It is important to realize that by using what is called Pulse and Glide techniques which involve rather slow speed driving, and a lot of pure engine off coasting that MPG numbers greater than what I am demonstrating can be achieved. It is possible under favorable road conditions to have the motor on to off ratio be as much as 4:1 A great fuel saver when the conditions are right.The down side, the speed is always varying, and it cannot be safely used when in traffic, without effecting the MPG of the other drivers.

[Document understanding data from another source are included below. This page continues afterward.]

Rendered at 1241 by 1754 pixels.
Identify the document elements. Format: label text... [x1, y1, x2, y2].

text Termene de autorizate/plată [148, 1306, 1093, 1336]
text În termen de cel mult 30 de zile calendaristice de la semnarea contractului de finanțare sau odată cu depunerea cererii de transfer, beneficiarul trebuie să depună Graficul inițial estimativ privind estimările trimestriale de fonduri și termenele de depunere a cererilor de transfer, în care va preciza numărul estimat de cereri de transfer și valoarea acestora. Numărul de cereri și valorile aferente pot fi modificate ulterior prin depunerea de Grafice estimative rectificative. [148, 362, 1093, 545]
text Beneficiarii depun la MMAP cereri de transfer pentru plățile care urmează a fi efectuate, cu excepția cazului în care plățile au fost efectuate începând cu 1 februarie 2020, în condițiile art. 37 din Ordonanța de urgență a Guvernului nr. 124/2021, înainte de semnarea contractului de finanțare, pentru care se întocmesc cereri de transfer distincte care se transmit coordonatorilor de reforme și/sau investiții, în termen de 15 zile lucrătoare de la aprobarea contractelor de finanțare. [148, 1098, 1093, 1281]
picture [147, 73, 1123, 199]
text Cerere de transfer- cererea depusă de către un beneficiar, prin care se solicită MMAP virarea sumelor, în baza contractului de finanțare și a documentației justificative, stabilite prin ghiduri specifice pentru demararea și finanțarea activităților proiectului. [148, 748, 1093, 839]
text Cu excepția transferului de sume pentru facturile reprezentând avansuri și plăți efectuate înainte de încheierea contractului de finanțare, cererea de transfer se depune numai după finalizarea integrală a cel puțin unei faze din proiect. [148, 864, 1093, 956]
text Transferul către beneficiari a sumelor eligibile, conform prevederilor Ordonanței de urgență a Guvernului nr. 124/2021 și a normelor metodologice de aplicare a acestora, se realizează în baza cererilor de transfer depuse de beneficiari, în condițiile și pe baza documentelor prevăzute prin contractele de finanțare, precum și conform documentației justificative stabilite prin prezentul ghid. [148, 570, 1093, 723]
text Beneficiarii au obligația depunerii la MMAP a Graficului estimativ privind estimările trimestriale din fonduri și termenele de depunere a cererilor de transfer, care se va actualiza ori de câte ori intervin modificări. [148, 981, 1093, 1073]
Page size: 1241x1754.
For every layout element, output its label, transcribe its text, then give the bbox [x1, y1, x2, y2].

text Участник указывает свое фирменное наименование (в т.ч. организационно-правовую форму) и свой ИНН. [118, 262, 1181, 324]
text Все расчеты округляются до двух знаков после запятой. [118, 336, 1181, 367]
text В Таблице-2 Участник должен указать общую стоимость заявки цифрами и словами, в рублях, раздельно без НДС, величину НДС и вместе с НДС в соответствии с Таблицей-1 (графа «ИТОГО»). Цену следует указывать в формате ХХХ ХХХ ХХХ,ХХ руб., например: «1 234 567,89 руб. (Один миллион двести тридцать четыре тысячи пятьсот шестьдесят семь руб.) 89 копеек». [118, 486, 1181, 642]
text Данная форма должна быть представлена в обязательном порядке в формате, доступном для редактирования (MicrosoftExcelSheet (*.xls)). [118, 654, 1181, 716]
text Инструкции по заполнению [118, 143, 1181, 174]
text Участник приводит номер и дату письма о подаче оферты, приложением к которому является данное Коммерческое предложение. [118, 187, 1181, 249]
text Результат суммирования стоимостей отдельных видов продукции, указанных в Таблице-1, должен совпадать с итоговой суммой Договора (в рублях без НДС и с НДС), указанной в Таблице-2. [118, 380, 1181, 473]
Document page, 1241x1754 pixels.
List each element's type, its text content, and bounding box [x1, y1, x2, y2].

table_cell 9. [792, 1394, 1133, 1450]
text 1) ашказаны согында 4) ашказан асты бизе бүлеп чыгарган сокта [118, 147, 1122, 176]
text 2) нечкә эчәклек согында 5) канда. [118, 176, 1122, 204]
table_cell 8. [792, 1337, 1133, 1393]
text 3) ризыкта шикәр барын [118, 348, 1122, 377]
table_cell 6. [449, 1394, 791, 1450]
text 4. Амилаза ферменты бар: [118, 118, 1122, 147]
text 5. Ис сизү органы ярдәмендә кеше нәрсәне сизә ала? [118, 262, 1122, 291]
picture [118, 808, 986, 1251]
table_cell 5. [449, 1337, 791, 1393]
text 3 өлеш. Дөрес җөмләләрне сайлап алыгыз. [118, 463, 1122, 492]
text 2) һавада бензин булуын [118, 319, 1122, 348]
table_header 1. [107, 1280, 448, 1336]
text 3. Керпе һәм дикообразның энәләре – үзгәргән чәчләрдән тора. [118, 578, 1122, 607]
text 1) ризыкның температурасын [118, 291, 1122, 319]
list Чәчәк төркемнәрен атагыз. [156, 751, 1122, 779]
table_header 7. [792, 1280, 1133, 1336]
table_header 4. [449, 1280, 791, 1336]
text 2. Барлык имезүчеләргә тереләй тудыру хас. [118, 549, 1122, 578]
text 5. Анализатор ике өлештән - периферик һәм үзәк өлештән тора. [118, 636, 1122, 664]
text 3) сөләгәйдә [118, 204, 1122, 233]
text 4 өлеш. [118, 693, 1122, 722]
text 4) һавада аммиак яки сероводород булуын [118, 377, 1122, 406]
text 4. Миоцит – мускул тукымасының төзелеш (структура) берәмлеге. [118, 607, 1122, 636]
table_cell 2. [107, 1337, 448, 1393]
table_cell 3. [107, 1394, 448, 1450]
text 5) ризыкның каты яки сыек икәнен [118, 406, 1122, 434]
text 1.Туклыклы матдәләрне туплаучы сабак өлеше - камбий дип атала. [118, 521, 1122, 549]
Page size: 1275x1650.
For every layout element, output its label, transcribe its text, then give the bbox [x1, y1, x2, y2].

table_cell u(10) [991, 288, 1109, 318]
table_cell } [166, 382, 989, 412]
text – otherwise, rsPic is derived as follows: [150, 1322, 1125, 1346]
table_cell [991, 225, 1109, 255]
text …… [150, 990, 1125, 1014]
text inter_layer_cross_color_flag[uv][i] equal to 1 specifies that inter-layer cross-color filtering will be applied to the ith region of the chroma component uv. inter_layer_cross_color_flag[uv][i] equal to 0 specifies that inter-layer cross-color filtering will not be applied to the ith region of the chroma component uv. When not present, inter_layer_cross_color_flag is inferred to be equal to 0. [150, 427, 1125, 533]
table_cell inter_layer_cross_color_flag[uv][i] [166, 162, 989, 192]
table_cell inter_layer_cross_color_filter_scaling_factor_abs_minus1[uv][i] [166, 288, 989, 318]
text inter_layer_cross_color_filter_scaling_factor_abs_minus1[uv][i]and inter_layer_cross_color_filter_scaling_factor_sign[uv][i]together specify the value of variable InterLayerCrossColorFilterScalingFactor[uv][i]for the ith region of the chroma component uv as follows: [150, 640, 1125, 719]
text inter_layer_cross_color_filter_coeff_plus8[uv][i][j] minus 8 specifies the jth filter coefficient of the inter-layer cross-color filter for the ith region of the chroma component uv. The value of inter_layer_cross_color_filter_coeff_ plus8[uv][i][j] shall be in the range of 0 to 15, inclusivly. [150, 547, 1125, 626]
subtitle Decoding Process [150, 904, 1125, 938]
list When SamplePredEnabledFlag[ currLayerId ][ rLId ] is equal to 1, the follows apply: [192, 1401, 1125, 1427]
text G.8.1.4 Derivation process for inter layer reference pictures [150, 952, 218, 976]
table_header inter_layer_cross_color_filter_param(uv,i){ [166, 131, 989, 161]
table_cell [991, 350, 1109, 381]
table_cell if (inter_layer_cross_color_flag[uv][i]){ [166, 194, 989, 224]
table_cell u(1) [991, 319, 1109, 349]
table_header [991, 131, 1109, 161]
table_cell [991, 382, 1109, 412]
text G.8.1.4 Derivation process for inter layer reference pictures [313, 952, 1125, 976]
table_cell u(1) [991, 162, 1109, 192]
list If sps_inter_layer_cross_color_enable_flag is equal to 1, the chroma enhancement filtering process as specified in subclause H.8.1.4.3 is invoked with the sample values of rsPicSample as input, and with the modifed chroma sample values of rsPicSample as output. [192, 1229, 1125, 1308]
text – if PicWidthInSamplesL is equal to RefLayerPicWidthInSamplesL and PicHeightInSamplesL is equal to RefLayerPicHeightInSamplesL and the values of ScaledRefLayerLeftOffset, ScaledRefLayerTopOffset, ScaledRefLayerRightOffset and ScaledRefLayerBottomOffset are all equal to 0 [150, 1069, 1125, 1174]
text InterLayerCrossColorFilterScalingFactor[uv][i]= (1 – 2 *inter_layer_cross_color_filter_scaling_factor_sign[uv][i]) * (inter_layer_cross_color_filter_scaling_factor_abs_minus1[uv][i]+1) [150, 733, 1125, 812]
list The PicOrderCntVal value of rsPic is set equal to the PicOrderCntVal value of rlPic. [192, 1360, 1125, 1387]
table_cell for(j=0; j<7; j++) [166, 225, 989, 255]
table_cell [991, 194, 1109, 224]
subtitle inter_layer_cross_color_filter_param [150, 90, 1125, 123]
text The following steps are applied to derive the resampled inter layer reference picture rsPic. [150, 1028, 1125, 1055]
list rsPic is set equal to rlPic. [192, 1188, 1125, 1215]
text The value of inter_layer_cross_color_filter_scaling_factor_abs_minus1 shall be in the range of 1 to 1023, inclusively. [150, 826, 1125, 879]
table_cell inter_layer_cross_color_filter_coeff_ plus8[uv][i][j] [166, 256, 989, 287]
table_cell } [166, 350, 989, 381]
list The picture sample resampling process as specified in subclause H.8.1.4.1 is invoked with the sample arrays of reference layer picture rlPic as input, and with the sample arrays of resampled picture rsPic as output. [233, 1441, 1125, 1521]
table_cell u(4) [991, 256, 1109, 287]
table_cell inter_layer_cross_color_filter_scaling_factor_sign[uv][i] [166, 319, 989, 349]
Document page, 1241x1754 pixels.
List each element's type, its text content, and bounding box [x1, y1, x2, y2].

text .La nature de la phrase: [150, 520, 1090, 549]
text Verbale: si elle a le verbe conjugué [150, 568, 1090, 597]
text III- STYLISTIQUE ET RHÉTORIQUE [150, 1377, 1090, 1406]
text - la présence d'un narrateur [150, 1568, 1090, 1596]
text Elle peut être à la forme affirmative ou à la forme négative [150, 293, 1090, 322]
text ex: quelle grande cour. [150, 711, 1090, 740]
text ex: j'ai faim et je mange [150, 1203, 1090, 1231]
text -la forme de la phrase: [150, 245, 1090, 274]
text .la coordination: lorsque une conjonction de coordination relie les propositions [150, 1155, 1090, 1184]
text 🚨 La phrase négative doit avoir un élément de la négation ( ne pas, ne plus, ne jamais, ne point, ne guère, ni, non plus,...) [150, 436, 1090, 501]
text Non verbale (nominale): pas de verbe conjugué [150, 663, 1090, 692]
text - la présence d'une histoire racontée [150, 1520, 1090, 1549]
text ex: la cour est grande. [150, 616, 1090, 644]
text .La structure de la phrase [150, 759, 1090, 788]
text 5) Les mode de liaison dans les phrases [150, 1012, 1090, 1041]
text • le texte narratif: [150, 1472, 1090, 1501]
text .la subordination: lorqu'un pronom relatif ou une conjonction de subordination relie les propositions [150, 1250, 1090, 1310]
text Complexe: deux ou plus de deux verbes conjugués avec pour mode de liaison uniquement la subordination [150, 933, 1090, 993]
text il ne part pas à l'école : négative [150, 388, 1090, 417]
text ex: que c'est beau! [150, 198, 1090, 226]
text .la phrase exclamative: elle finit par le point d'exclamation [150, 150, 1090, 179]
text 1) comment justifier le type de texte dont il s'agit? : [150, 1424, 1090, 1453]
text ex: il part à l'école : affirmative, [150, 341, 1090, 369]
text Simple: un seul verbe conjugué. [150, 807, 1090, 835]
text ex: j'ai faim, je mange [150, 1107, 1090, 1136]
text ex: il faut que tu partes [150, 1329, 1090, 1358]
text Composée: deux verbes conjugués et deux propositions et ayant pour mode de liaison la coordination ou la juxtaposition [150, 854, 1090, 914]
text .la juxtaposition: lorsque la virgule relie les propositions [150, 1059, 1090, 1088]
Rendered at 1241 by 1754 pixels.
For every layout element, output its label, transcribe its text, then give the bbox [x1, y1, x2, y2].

I like 55-65 MPH on the highway, and 35-40 on secondary 45 mph speed limit roads.
Any comparison of pure MPG numbers will be quite misleading if the average speed is not considered.

Tour de sol
The course was 200 miles of hilly terrain with a long highway section. My booster batteries and dc/dc converter were functional, but I burned out my charger, so I started the long trek with less than a full charge. The charge was totally depleted in about 30-45 minutes, so the remainder of the race was with no boost but with 300 lbs of batteries. I only got 78.2 MPG on that leg of the race.
I got 92.5 MPG on the drive in 100 mile section (over the Berkshires) with a full charge.
Wayne was the champ, using his P&G techniques to fullest advantage under some nasty conditions.

After the event, I completely rebuilt the 5th wheel which at that time only had a 1/4 HP wheel chair motor, and cleaned up the wiring and other systems. I can now charge the booster batteries from solar or from the power grid.

Midwest Hybrid festival
Drove out to Madison, and thanks to Johnson Controls I was able to borrow 4 Optima yellow top batteries. They were fully charged, and the 5th wheel was fully functional.
The 20 mile course was perfect for pulse and glide, and low speed driving, but I decided to keep to my plan of driving at more or less the normal speed for the roads. At this point in the cars development, I had very limited experience with the system, so I was learning as I drove. I got lost several times, and had to recover, so my times and MPG could have been better. I scored 121.7MPG for the course.

Ipswich Green car festival
The weekend following my return from Madison gave me another opportunity to test my system. The MPG challenge was 23 miles of typical New England roads, including a short section of I-95. Again I got lost, but was able to pull in a 122.6 MPG for the course.
As I gain experience, I expect to be seeing even higher numbers in the near future.
The Ewheel was not used for either of the two races, as the cooling system had not been finished. Can't wait for next years compititions.